I like the prose, and I’ll give it the last line as a positive summary, but in terms of flavor profile, the Zinfandel completely overpowered everyth other grape. I would love to have noticed the “power and concentration” of the Cab or the “dark black fruit” of the Syrah, but try as I might, I couldn’t get beyond those “lush berry flavors” of the Zin, except perhaps, for some vanilla oak influence. Fortunately, I’m a big fan of Napa Zinfandel, which exaggerates the grapes’s uusual tanginess, and I loved how the tell-tale aromas of the grape juicily jumped around, though it was powerful that it bordered on “hot.” An impressive wine, if not for the faint of heart. And yet a shame that it tasted more like a pure Zinfandel than a Zin-based blend, as per one of Ridge’s many fine wines.

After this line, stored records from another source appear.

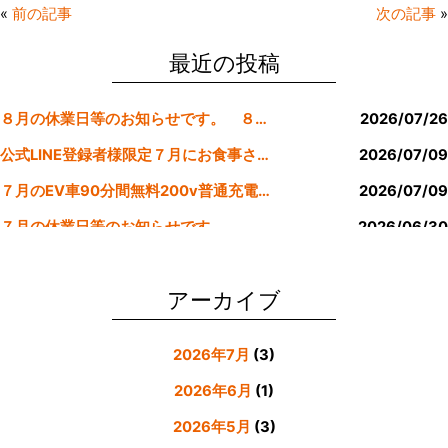
e
er
l
«
前の記事
次の記事
»
b
o
最近の投稿
o
８月の休業日等のお知らせです。 ８月より定休日は金曜日のみにします。
2026/07/26
k
公式LINE登録者様限定７月にお食事された方にサービスクーポン発行
2026/07/09
７月のEV車90分間無料200v普通充電クーポン券！！
2026/07/09
７月の休業日等のお知らせです。
2026/06/30
公式LINE登録者様限定６月にお食事された方にサービスクーポン発行
2026/05/31
アーカイブ
2026年7月
(3)
2026年6月
(1)
2026年5月
(3)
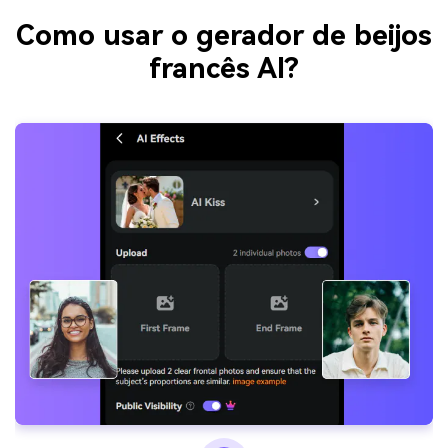
Como usar o gerador de beijos
francês AI?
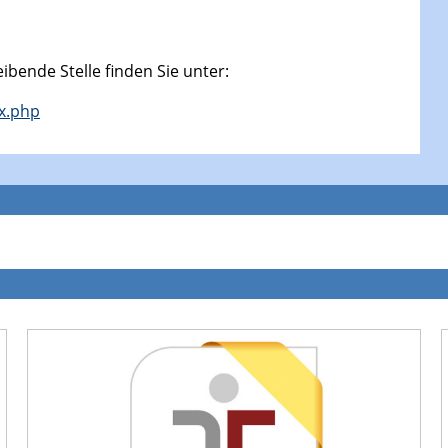
ibende Stelle finden Sie unter:
ex.php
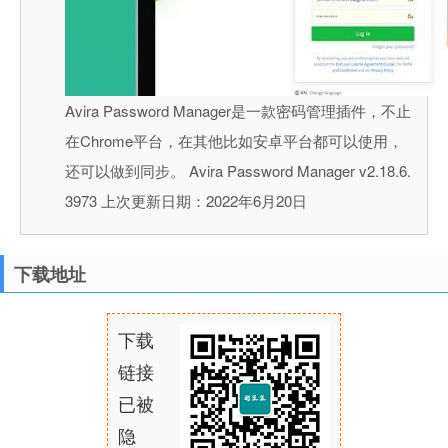
Avira Password Manager是一款密码管理插件，不止
在Chrome平台，在其他比如安卓平台都可以使用，
还可以做到同步。 Avira Password Manager v2.18.6.
3973 上次更新日期：2022年6月20日
下载地址
下载
链接
已被
隐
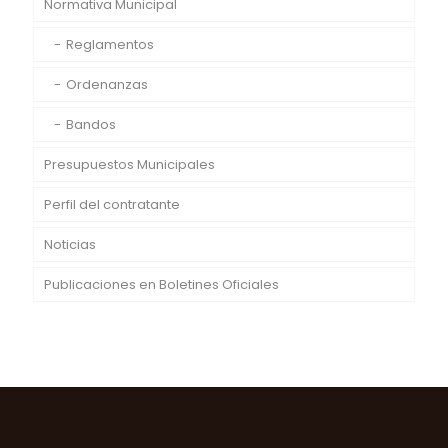
Normativa Municipal
Reglamentos
Ordenanzas
Bandos
Presupuestos Municipales
Perfil del contratante
Noticias
Publicaciones en Boletines Oficiales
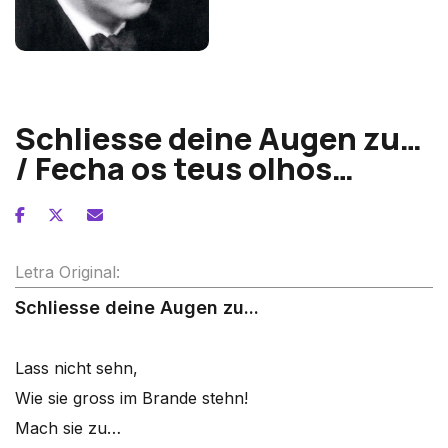
Erwin Schulhoff
Schliesse deine Augen zu…
/ Fecha os teus olhos…
Letra Original:
Schliesse deine Augen zu...
Lass nicht sehn,
Wie sie gross im Brande stehn!
Mach sie zu…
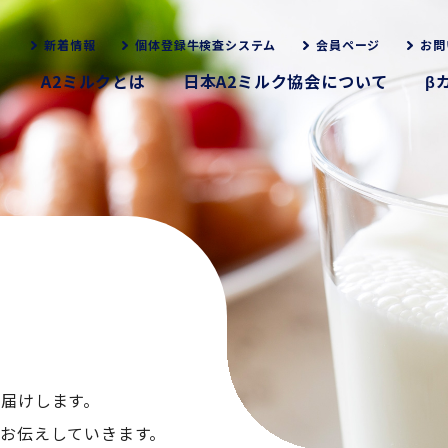
新着情報
個体登録牛検査システム
会員ページ
お問
A2ミルクとは
日本A2ミルク協会について
β
お届けします。
くお伝えしていきます。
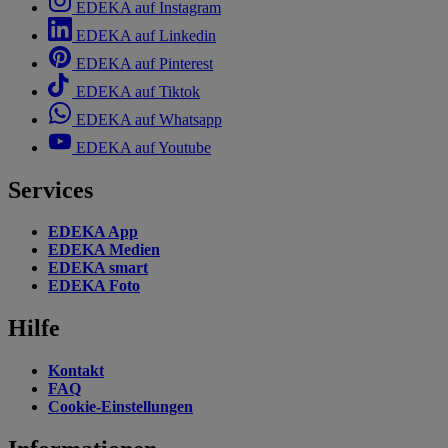
EDEKA auf Instagram
EDEKA auf Linkedin
EDEKA auf Pinterest
EDEKA auf Tiktok
EDEKA auf Whatsapp
EDEKA auf Youtube
Services
EDEKA App
EDEKA Medien
EDEKA smart
EDEKA Foto
Hilfe
Kontakt
FAQ
Cookie-Einstellungen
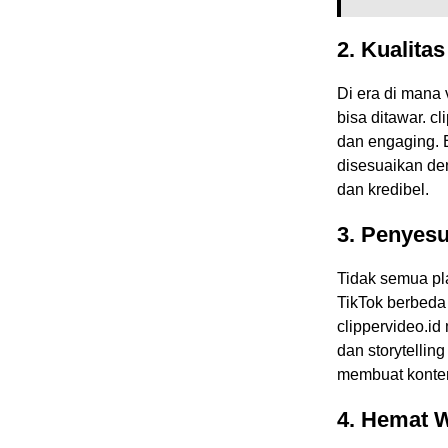
2. Kualita
Di era di mana 
bisa ditawar. c
dan engaging. E
disesuaikan de
dan kredibel.
3. Penyesu
Tidak semua pl
TikTok berbeda
clippervideo.id
dan storytellin
membuat konten
4. Hemat 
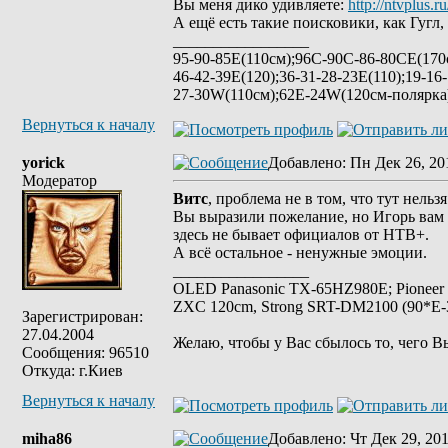
Вы меня дико удивляете:
http://ntvplus.ru
А ещё есть такие поисковики, как Гугл, 
_________________
95-90-85Е(110см);96C-90C-86-80CE(170с
46-42-39E(120);36-31-28-23E(110);19-16
27-30W(110см);62E-24W(120см-полярк
Вернуться к началу
yorick
Добавлено
: Пн Дек 26, 20
Модератор
Витс
, проблема не в том, что тут нельз
Вы выразили пожелание, но Игорь вам с
здесь не бывает официалов от НТВ+.
А всё остальное - ненужные эмоции.
_________________
OLED Panasonic TX-65HZ980E; Pioneer
ZXC 120cm, Strong SRT-DM2100 (90*E-30
Зарегистрирован:
27.04.2004
Желаю, чтобы у Вас сбылось то, чего В
Сообщения: 96510
Откуда: г.Киев
Вернуться к началу
miha86
Добавлено
: Чт Дек 29, 20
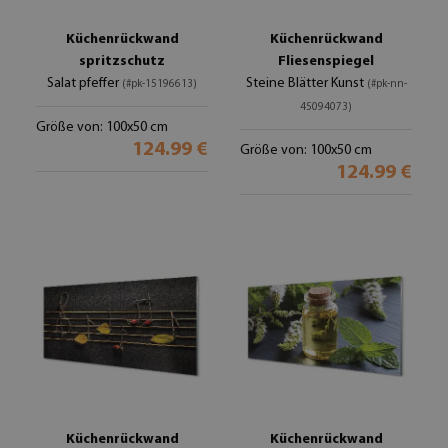
Küchenrückwand
Küchenrückwand
spritzschutz
Fliesenspiegel
Salat pfeffer
Steine Blätter Kunst
(#pk-15196613)
(#pk-nn-
45094073)
Größe von: 100x50 cm
124.99 €
Größe von: 100x50 cm
124.99 €
Küchenrückwand
Küchenrückwand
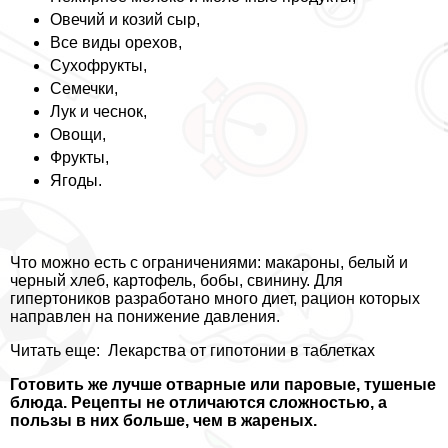
Овечий и козий сыр,
Все виды орехов,
Сухофрукты,
Семечки,
Лук и чеснок,
Овощи,
Фрукты,
Ягоды.
Что можно есть с ограничениями: макароны, белый и
черный хлеб, картофель, бобы, свинину. Для
гипертоников разработано много диет, рацион которых
направлен на понижение давления.
Читать еще:
Лекарства от гипотонии в таблетках
Готовить же лучше отварные или паровые, тушеные
блюда. Рецепты не отличаются сложностью, а
пользы в них больше, чем в жареных.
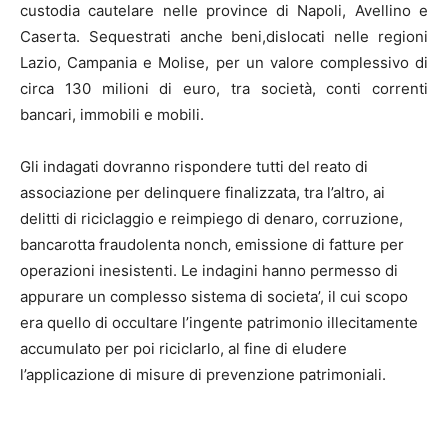
custodia cautelare nelle province di Napoli, Avellino e
Caserta. Sequestrati anche beni,dislocati nelle regioni
Lazio, Campania e Molise, per un valore complessivo di
circa 130 milioni di euro, tra società, conti correnti
bancari, immobili e mobili.
Gli indagati dovranno rispondere tutti del reato di
associazione per delinquere finalizzata, tra l’altro, ai
delitti di riciclaggio e reimpiego di denaro, corruzione,
bancarotta fraudolenta nonch‚ emissione di fatture per
operazioni inesistenti. Le indagini hanno permesso di
appurare un complesso sistema di societa’, il cui scopo
era quello di occultare l’ingente patrimonio illecitamente
accumulato per poi riciclarlo, al fine di eludere
l’applicazione di misure di prevenzione patrimoniali.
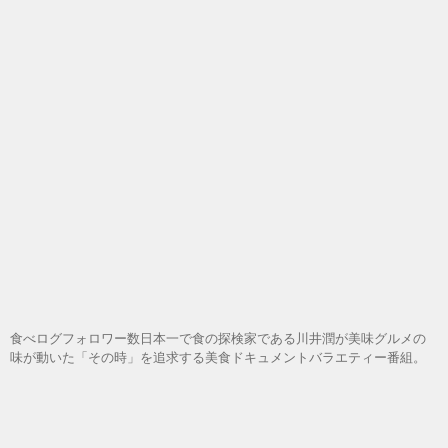
食べログフォロワー数日本一で食の探検家である川井潤が美味グルメの
味が動いた「その時」を追求する美食ドキュメントバラエティー番組。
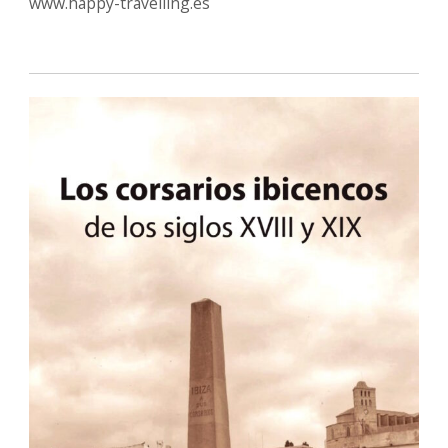
www.happy-travelling.es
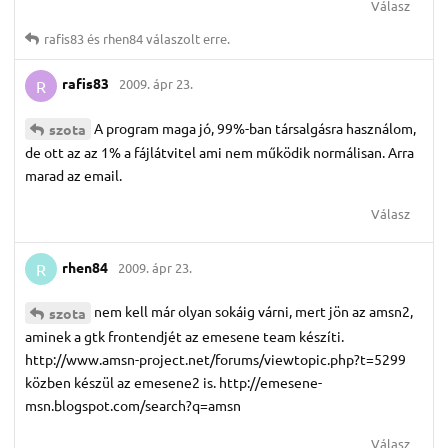
Válasz
rafis83
és
rhen84
válaszolt erre.
rafis83
2009. ápr 23.
R
A program maga jó, 99%-ban társalgásra használom,
szota
de ott az az 1% a fájlátvitel ami nem működik normálisan. Arra
marad az email.
Válasz
rhen84
2009. ápr 23.
R
nem kell már olyan sokáig várni, mert jön az amsn2,
szota
aminek a gtk frontendjét az emesene team készíti.
http://www.amsn-project.net/forums/viewtopic.php?t=5299
közben készül az emesene2 is. http://emesene-
msn.blogspot.com/search?q=amsn
Válasz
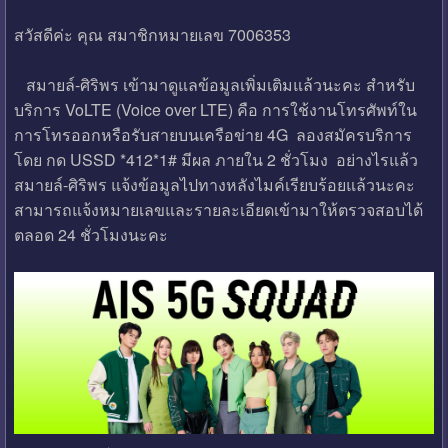
สวัสดีค่ะ คุณ สมาชิกหมายเลข 7006353
สมายล์-ศิริพร เข้ามาดูแลข้อมูลเพิ่มเติมแล้วนะคะ สำหรับ
บริการ VoLTE (Voice over LTE) คือ การใช้งานโทรศัพท์ใน
การโทรออกหรือรับสายบนเครือข่าย 4G ลองสมัครบริการ
โดย กด USSD *412*1# มีผล ภายใน 2 ชั่วโมง อย่างไรแล้ว
สมายล์-ศิริพร แจ้งข้อมูลไปทางหลังไมค์เรียบร้อยแล้วนะคะ
สามารถแจ้งหมายเลขและรายละเอียดเข้ามาให้ตรวจสอบได้
ตลอด 24 ชั่วโมงนะคะ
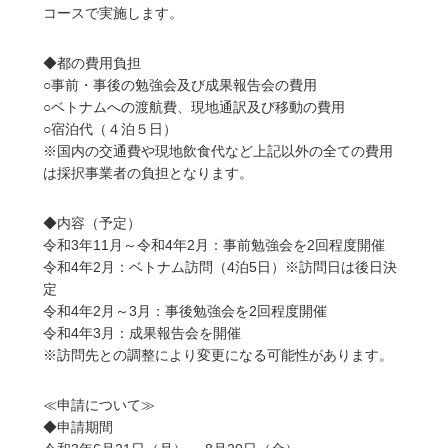
コースで実施します。
◆都の費用負担
○事前・事後の勉強会及び成果報告会の費用
○ベトナムへの渡航費、現地通訳及び移動の費用
○宿泊代（４泊５日）
※国内の交通費や現地飲食代など上記以外の全ての費用
は採択事業者の負担となります。
◆内容（予定）
令和3年11月～令和4年2月：事前勉強会を2回程度開催
令和4年2月：ベトナム訪問（4泊5日）※訪問日は後日決
定
令和4年2月～3月：事後勉強会を2回程度開催
令和4年3月：成果報告会を開催
※訪問先との調整により変更になる可能性があります。
≪申請について≫
◆申請期間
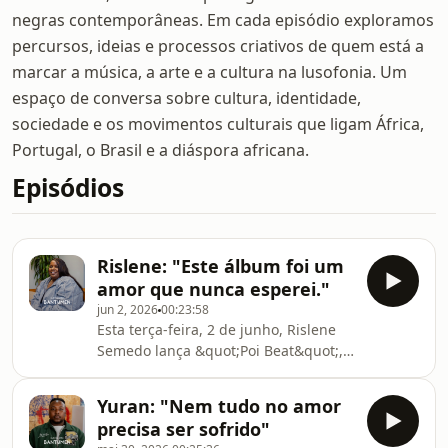
negras contemporâneas. Em cada episódio exploramos
percursos, ideias e processos criativos de quem está a
marcar a música, a arte e a cultura na lusofonia. Um
espaço de conversa sobre cultura, identidade,
sociedade e os movimentos culturais que ligam África,
Portugal, o Brasil e a diáspora africana.
Episódios
Rislene: "Este álbum foi um
amor que nunca esperei."
jun 2, 2026
00:23:58
Esta terça-feira, 2 de junho, Rislene
Semedo lança &quot;Poi Beat&quot;, o
seu álbum de estreia. Construído em
três anos, entre Portugal, Cabo Verde
Yuran: "Nem tudo no amor
e França, o disco reúne quinze faixas
precisa ser sofrido"
onde o rap, o trap e o drill se cruzam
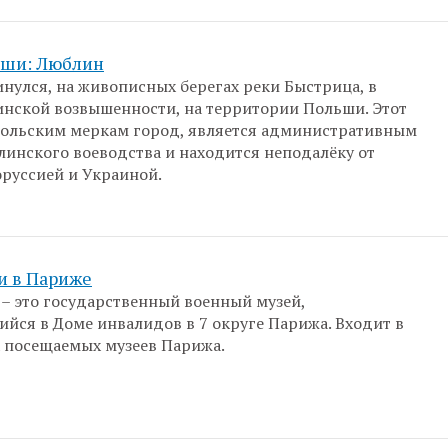
ьши: Люблин
нулся, на живописных берегах реки Быстрица, в
нской возвышенности, на территории Польши. Этот
польским меркам город, является административным
инского воеводства и находится неподалёку от
оруссией и Украиной.
и в Париже
– это государственный военный музей,
йся в Доме инвалидов в 7 округе Парижа. Входит в
 посещаемых музеев Парижа.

RIDGE GEYSERVILLE, SONOMA COUNTY 1999
Talking of which, I couldn’t help but open my lone bottle of this King Of Zins over the December holidays, even though I surely knew even then that it would benefit from longer cellaring. And indeed, I was ecstatic to taste such a delicious, complex, vibrant Californian Zin-dominated wine – though DAMN but I wish I had another bottle. Disarmingly youthful, with a big sweet, jammy nose walloping my olfactory senses the moment I opened the bottle. On the palate, there was a sweet boysenberry fruit attack, with pepper, licorice and tar, pleasant herbal influences and the presence of friendly cedar helping hold it all together. Though I don’t appear to have made such a note at the time, I have the memory of coffee or chocolate in there too. The finish was exceptionally long and complex. While some of the darker textures indicated that the wine was no longer a baby, there was so much fruit here and so many other things going on in all directions that it’s hard not to believe this wine isn’t five years off its peak. As so many people have said of the Geyserville over the years, this is one of THE great wines, one of those rare bottles that you just wish you could savor for ever. And for all that so many Californian wines taste like grape juice on steroids these days, this is the one that shows how power and grace are not mutually incompatible.